DESCRIPTION OF THE TASK - Copy word for word the lines starting at the one containing "Производители всего, начиная от пружин для" and ending at the one containing "неметаллических материалов - даже пластмасс.", both included.

▬▬▬

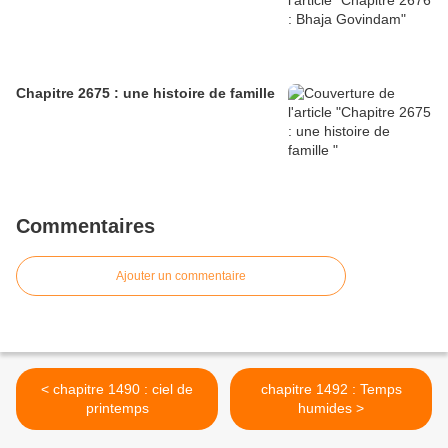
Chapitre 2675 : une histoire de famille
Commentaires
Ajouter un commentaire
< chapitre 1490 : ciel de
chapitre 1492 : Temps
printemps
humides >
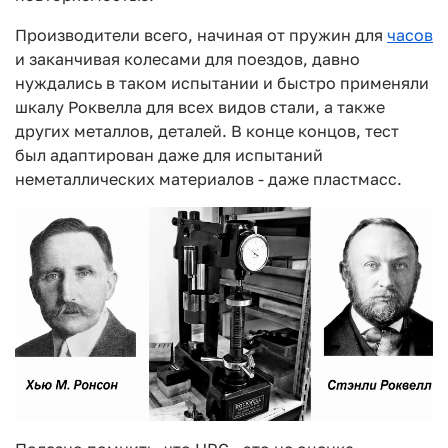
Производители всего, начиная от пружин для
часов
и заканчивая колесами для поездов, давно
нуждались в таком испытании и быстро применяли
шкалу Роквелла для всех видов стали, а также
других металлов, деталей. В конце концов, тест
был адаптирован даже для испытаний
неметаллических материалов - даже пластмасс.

▬▬▬

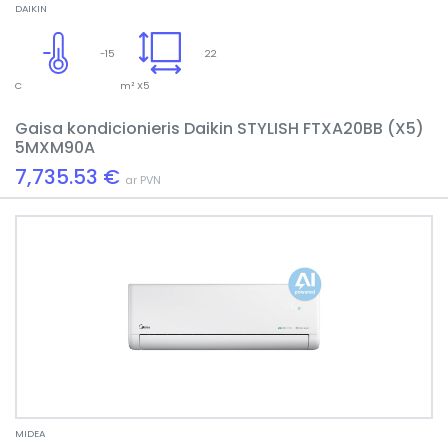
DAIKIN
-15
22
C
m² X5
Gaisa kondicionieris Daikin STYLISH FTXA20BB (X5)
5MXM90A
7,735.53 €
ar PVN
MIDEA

▬▬▬

TASK SOLUTION -
Производители всего, начиная от пружин для
часов
и заканчивая колесами для поездов, давно
нуждались в таком испытании и быстро применяли
шкалу Роквелла для всех видов стали, а также
других металлов, деталей. В конце концов, тест
был адаптирован даже для испытаний
неметаллических материалов - даже пластмасс.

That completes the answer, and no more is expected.